#### Listed entries
-- Opening Marker --
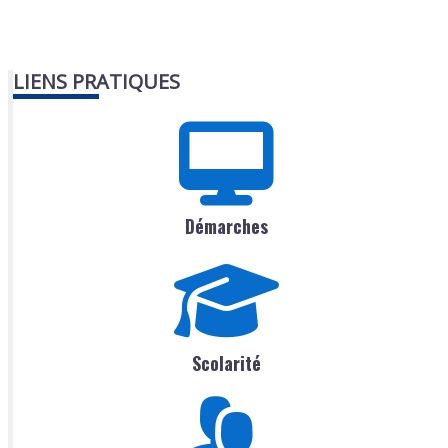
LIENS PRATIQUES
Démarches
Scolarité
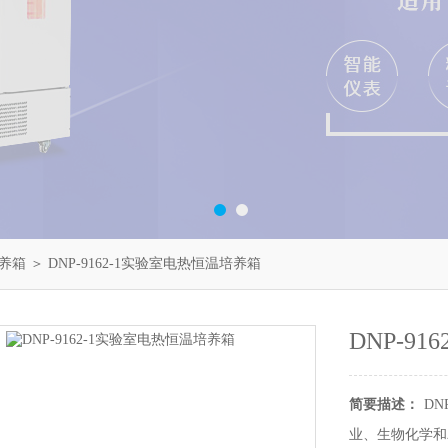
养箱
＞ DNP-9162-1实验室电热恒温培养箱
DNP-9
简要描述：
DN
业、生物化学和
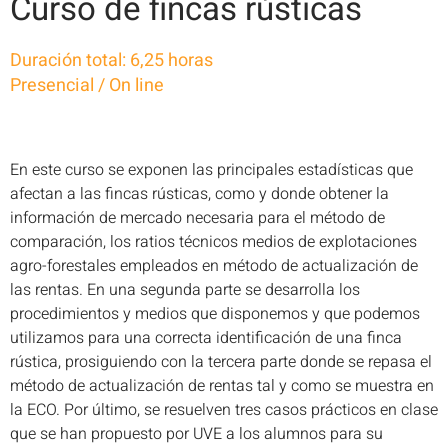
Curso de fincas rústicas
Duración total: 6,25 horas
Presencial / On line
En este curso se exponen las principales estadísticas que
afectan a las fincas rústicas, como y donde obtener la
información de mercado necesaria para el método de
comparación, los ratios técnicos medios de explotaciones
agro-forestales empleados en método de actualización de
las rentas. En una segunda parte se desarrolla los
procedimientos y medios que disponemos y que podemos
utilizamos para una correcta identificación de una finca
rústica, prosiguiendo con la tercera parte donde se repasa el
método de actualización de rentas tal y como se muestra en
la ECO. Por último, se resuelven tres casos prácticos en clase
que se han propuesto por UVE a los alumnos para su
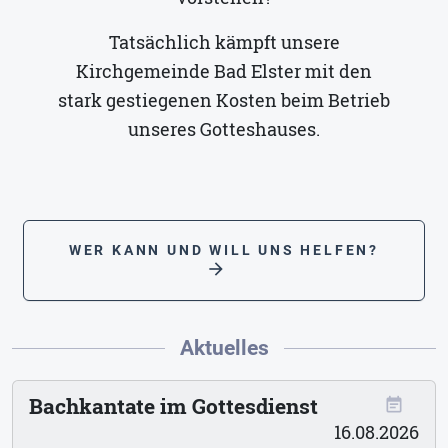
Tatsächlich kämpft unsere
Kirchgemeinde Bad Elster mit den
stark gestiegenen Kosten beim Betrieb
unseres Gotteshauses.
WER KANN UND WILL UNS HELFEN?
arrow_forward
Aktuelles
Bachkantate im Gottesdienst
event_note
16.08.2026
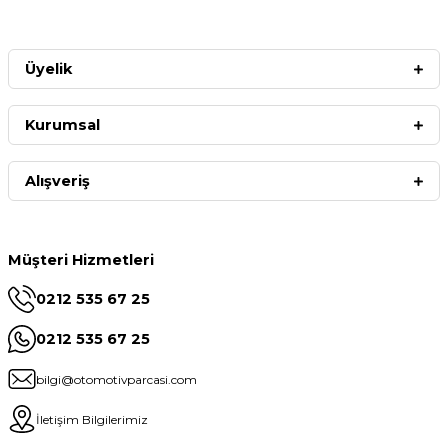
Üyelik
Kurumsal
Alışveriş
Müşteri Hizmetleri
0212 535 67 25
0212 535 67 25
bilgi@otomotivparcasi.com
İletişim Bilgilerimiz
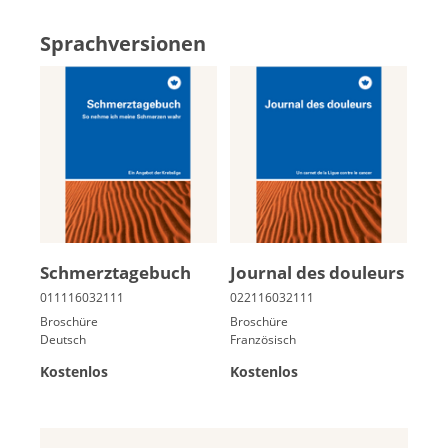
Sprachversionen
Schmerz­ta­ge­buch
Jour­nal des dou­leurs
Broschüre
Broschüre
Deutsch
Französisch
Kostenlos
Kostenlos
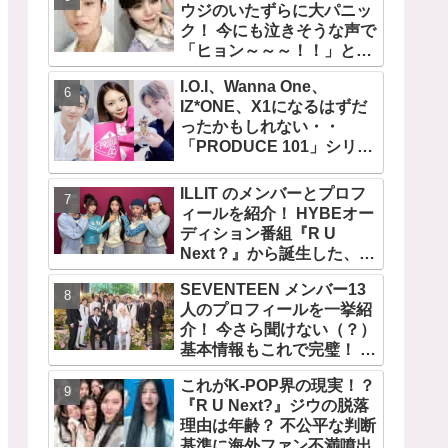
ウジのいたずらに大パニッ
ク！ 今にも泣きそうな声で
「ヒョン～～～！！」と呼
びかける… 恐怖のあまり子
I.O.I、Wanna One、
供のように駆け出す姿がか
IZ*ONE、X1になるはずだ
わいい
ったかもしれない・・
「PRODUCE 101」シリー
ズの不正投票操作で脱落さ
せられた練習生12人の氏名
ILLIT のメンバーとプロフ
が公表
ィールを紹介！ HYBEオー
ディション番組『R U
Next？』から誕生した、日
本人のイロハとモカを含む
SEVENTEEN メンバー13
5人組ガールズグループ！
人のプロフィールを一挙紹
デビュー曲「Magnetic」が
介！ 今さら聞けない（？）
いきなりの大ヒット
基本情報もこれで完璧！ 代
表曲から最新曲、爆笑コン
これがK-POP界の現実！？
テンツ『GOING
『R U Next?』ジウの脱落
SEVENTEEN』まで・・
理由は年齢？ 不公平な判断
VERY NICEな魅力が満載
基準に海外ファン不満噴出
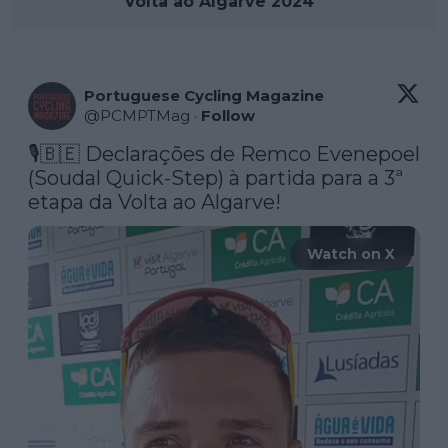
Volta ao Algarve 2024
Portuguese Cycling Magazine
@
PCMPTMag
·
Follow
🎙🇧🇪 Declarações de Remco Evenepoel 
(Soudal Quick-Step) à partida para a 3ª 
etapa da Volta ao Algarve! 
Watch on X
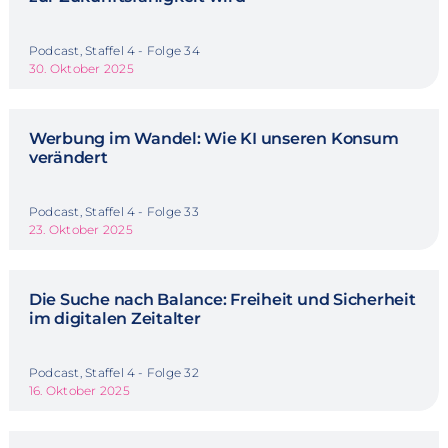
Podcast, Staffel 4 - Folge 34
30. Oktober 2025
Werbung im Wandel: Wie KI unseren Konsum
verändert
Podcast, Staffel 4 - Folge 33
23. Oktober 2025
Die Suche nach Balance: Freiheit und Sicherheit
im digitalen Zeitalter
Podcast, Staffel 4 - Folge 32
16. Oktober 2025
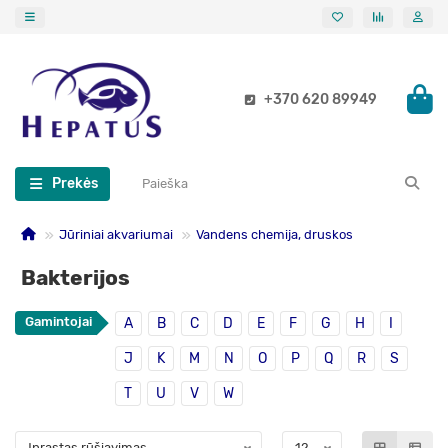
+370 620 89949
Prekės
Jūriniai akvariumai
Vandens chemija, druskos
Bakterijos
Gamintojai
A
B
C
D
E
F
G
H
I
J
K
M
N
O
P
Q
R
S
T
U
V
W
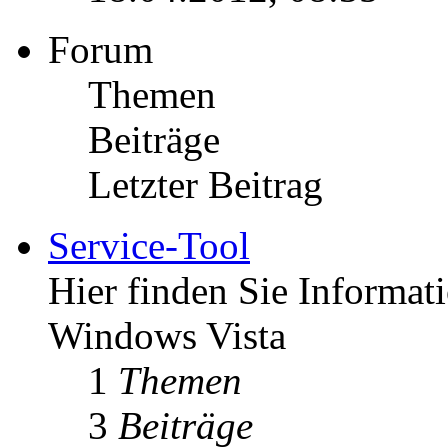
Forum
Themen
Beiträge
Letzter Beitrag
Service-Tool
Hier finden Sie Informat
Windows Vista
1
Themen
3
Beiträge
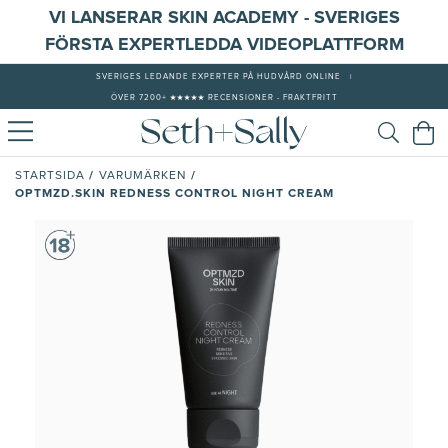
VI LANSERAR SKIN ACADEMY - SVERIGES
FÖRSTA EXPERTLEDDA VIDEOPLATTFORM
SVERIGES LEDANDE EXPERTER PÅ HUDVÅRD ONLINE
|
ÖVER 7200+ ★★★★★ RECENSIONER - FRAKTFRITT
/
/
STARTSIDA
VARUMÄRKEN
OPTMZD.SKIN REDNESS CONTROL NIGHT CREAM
-- Closing Marker --
#### Request
Instructions for the copy: start at the first entry, stop after the line containing "Next？』から誕生した、日", keep every line exact, and drop the pictures.

#### Response to the exercise
LIENS PRATIQUES
Démarches
Scolarité
养箱
＞ DNP-9162-1实验室电热恒温培养箱
DNP-9
简要描述：
DN
业、生物化学和
Curso de fincas rústicas
Duración total: 6,25 horas
Presencial / On line
En este curso se exponen las principales estadísticas que
afectan a las fincas rústicas, como y donde obtener la
información de mercado necesaria para el método de
comparación, los ratios técnicos medios de explotaciones
agro-forestales empleados en método de actualización de
las rentas. En una segunda parte se desarrolla los
procedimientos y medios que disponemos y que podemos
utilizamos para una correcta identificación de una finca
rústica, prosiguiendo con la tercera parte donde se repasa el
método de actualización de rentas tal y como se muestra en
la ECO. Por último, se resuelven tres casos prácticos en clase
que se han propuesto por UVE a los alumnos para su
Tatsächlich kämpft unsere
Kirchgemeinde Bad Elster mit den
stark gestiegenen Kosten beim Betrieb
unseres Gotteshauses.
WER KANN UND WILL UNS HELFEN?
arrow_forward
Aktuelles
Bachkantate im Gottesdienst
event_note
16.08.2026
Üyelik
Kurumsal
Alışveriş
Müşteri Hizmetleri
0212 535 67 25
0212 535 67 25
bilgi@otomotivparcasi.com
İletişim Bilgilerimiz
Sprachversionen
Schmerz­ta­ge­buch
Jour­nal des dou­leurs
Broschüre
Broschüre
Deutsch
Französisch
Kostenlos
Kostenlos
ウジのいたずらに大パニッ
ク！ 今にも泣きそうな声で
「ヒョン～～～！！」と呼
びかける… 恐怖のあまり子
I.O.I、Wanna One、
供のように駆け出す姿がか
IZ*ONE、X1になるはずだ
わいい
ったかもしれない・・
「PRODUCE 101」シリー
ズの不正投票操作で脱落さ
せられた練習生12人の氏名
ILLIT のメンバーとプロフ
が公表
ィールを紹介！ HYBEオー
ディション番組『R U
Next？』から誕生した、日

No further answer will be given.